The survey also highlights some differences between this region and the province as a whole, as well as identifying some groups of students who may need additional support.

In comparison to youth across the province, North Shore/Coast Garibaldi students reported better nutrition and were more physically active. However, although they were more likely than those throughout the province to have taken part in organized and informal sports on a weekly basis, they were less likely to have done so than students in this area five years ago.

There were also local improvements in the rate of students who had tried alcohol, as the percentage who had ever drunk alcohol decreased from 64% in 2003 to 60% in 2008 to 52% in 2013, although this remained above the provincial rate of 45%.

Declines seen provincially in tobacco and marijuana use were not seen locally.

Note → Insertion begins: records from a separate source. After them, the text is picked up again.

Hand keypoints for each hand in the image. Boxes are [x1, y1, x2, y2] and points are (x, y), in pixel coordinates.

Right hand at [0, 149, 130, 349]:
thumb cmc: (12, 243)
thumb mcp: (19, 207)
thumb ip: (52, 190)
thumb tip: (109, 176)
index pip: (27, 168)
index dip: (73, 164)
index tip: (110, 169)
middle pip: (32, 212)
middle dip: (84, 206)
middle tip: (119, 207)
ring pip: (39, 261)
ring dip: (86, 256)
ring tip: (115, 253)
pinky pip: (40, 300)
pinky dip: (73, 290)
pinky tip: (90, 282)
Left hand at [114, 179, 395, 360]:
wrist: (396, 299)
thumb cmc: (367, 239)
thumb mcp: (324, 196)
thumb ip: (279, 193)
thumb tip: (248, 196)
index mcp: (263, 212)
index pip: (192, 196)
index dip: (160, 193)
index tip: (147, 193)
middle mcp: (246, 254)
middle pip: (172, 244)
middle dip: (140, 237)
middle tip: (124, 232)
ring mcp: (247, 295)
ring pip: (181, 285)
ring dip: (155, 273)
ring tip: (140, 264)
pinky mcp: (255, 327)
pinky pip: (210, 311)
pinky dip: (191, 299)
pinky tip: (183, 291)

Although as with alcohol, youth were waiting longer to use marijuana than their peers in previous years.

Mental health was an area of concern highlighted by the survey, particularly for girls. Males were more likely than females to report higher rates of self-confidence and lower rates of extreme stress, despair, self-harm, and suicide attempts. Females were more likely than five years ago to have considered or attempted suicide in the past year.

Annie Smith, Executive Director of McCreary commented on the report:

“It’s encouraging to see that many youth in the North Shore/Coast Garibaldi are taking steps to be physically healthy and active. The survey also really shows us where we should be targeting our efforts to make sure students are getting the support they need when they are experiencing bullying or mental health challenges.”